In his article entitled "More talk of a warming world in San Francisco," (News-Miner Sundays section, Dec. 28), columnist Ned Rozell reported that Pusker Kharecha of the Columbia University Earth Institute spoke at a press conference on "one of the greatest dangers of a dwindling oil supply - the use of more coal, which releases more greenhouse gases per unit than any other fossil fuel."

"He and his colleagues, including climate scientist Jim Hansen, recommended three immediate solutions to get carbon dioxide emissions in our atmosphere down to 350 parts per million by the end of the century (CO2 currently makes up about 380 ppm of our atmosphere): Coal emissions should be zeroed out by 2030, we should begin reforestation and halt deforestation and we need a tax on carbon emissions," Rozell reported.

Hansen, Kharecha and their colleagues also made these recommendations in an April 2008 article entitled "Target Atmospheric CO2: Where Should Humanity Aim?" in the Open Atmospheric Science Journal (http://aps.arxiv.org/abs/0804.1126).

These three recommended solutions for a decrease of the atmospheric carbon dioxide concentration to a level of 350 ppm by volume are politically motivated.

Even the Intergovernmental Panel on Climate Change does not claim such a decrease in the atmospheric carbon dioxide concentration is feasible. IPCC scenarios that assume a reduction of anthropogenic (human-caused) carbon dioxide emissions during the 21st century to pre-1990 levels show that the atmospheric CO2 concentration still will tend to a so-called equilibrium concentration of about 550 ppmV (see slide 39 of my presentation to the Arctic Climate Impact Assessment Commission in April 2007, available on line at http://housemajority.org/coms/cli/uaf_gerhard_kramm.pdf). Here, equilibrium means that the total (natural plus anthropogenic) carbon dioxide emission equals the total carbon dioxide uptake by vegetation and oceans.

In July, two colleagues and I presented a paper entitled "On the recognition of fundamental physical principles in recent atmospheric-environmental studies," in which a global budget equation for long-lived atmospheric trace gases like carbon dioxide was offered (http://aps.arxiv.org/abs/0711.1551). From this equation, we can infer that the three actions Hansen and colleagues recommended to reduce the atmospheric CO2 concentration are scientifically unsound.

No one knows how much anthropogenic carbon dioxide emissions must be reduced in order to reduce the atmospheric carbon dioxide concentration, because the total uptake also depends on the atmospheric concentration in the immediate vicinity of the earth's surface.

Based on the atmospheric carbon dioxide concentration directly observed at Mauna Loa (Hawaii) and other locations around the world, and the results obtained from Siple (Antarctica) ice core analyses, one may conclude that the total carbon dioxide emission was always higher than total carbon dioxide uptake during the last 250 years. These Siple ice core results play a prominent role in all IPCC reports and serve to extrapolate Charles Keeling's Mauna Loa data (the Keeling curve) to the first half of the 18th century, i.e., before the industrial era began.
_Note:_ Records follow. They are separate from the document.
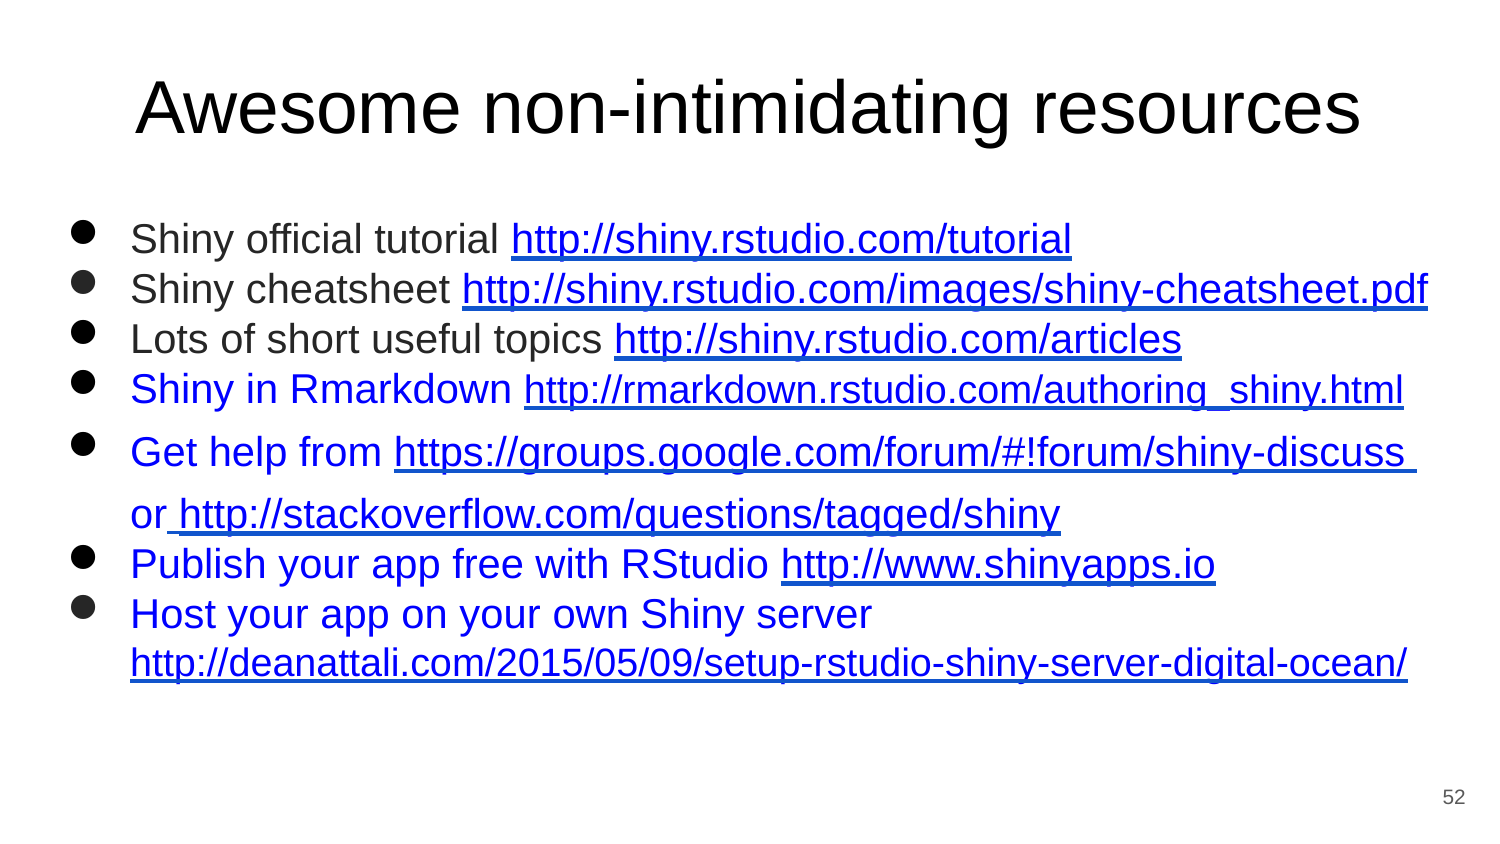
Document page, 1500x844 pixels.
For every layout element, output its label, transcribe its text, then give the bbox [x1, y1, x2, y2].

text_box Awesome non-intimidating resources [132, 56, 1366, 197]
text_box <number> [1438, 783, 1470, 844]
text_box Shiny official tutorial http://shiny.rstudio.com/tutorial Shiny cheatsheet http://shiny.rstudio.com/images/shiny-cheatsheet.pdf Lots of short useful topics http://shiny.rstudio.com/articles Shiny in Rmarkdown http://rmarkdown.rstudio.com/authoring_shiny.html Get help from https://groups.google.com/forum/#!forum/shiny-discuss or http://stackoverflow.com/questions/tagged/shiny Publish your app free with RStudio http://www.shinyapps.io Host your app on your own Shiny server http://deanattali.com/2015/05/09/setup-rstudio-shiny-server-digital-ocean/ [65, 197, 1434, 823]
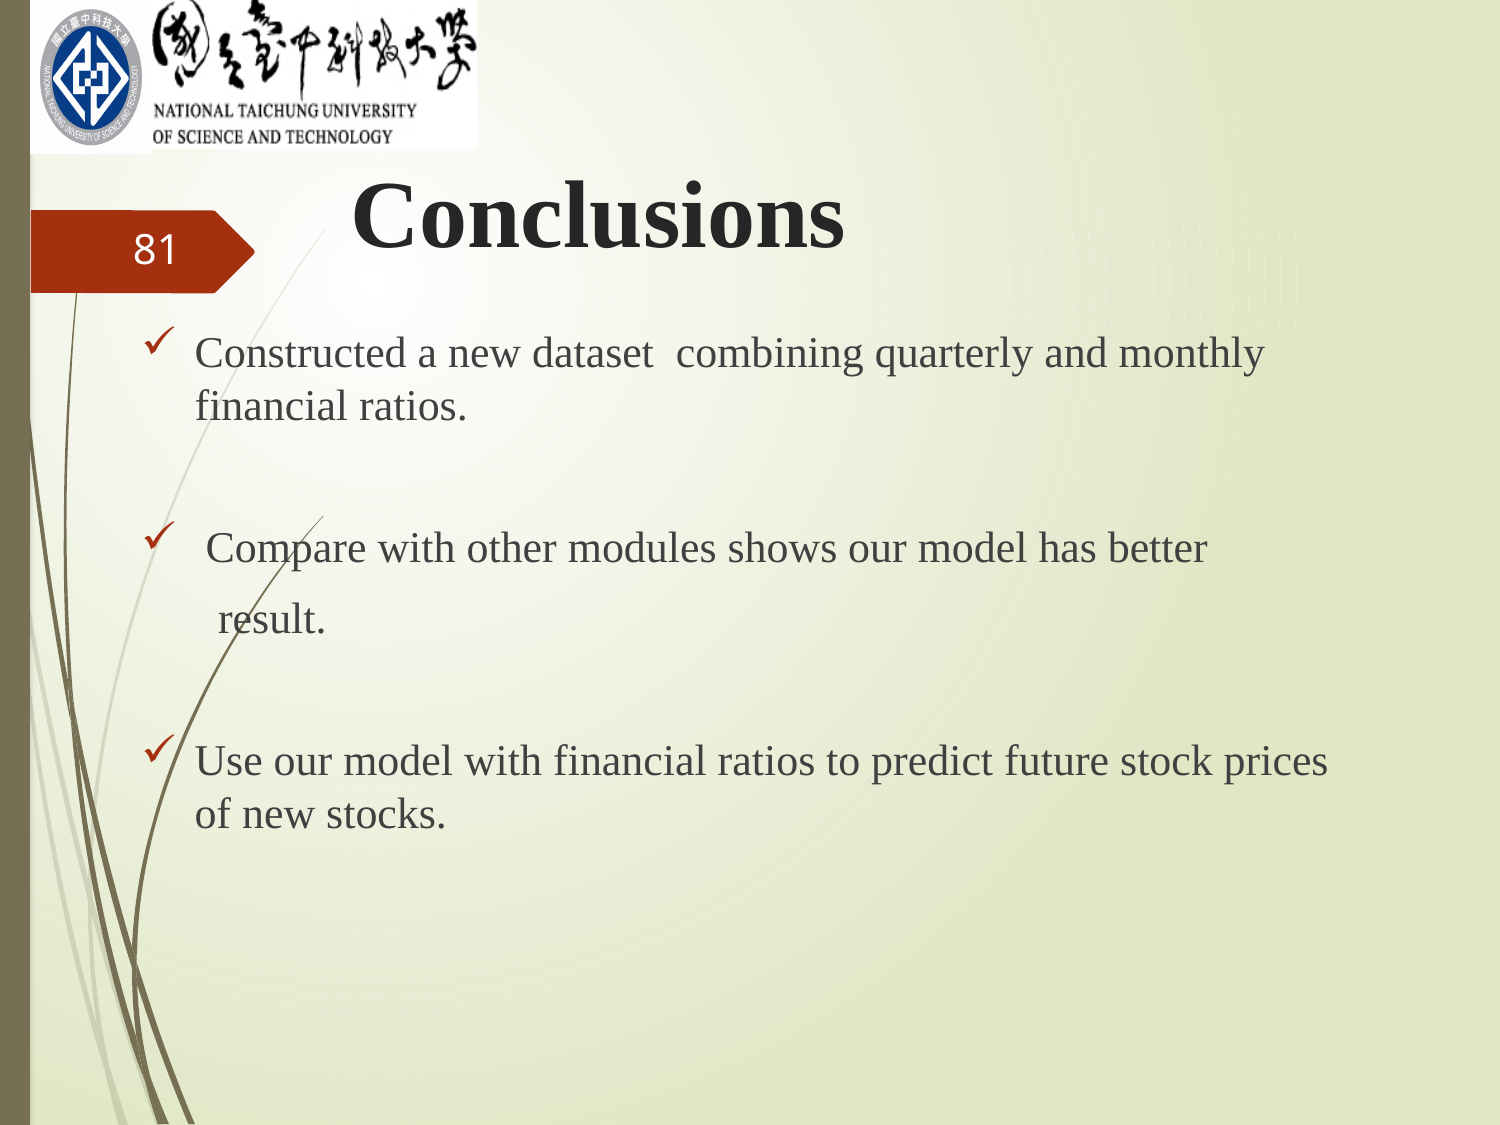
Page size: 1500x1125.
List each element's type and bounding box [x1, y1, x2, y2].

list [126, 315, 1377, 849]
slide_number [99, 221, 196, 282]
title [335, 144, 1417, 355]
picture [30, 0, 478, 154]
Hansen and colleagues also claimed that the ice core results from Vostok, Antarctica, represent the true atmospheric carbon dioxide concentration for more than 400,000 years. We must not expect that the Vostok ice core results have a higher degree of accuracy than the Siple ice core results. Yet the Siple ice core results may be incorrect, as indicated by the carbon dioxide inventory of German scientist Ernst Beck, in which more than 90,000 accurate chemical analyses of CO2 in air since 1812 are summarized.

It is true that coal produces one-third more carbon dioxide per British Thermal Unit than most petroleum products. Coal is mainly used for electrical power generation and heating. If we replace coal with petroleum products, we will cause oil supplies to dwindle faster. If our goal is to reduce carbon dioxide emissions, the only reasonable action is to substitute coal-generated energy with nuclear energy.

Renewable sources such as wind energy, geothermal energy, hydroelectric power, photovoltaic and solar thermal energy should only be considered supplements. Replacing, for instance, a coal power plant of 100 megawatts would require 300 to 400 wind generators, even if we assume a nominal performance of 2 to 2.5 MW per wind generator. And the problem of storing of wind-generated energy during long-lasting periods of calm has not been solved.

Is such a substitution reasonable for Interior Alaska? Certainly not. During winter, calm often comes with ambient temperatures far below the freezing point. During such weather conditions, it is indispensable to use fossil (or nuclear) fuel for generating electrical power and heating. So coal (or nuclear) power plants would have to be maintained continuously, even if a huge wind farm has been established.

Gerhard Kramm, Ph.D., is an atmospheric scientist with the Geophysical Institute at the University of Alaska Fairbanks.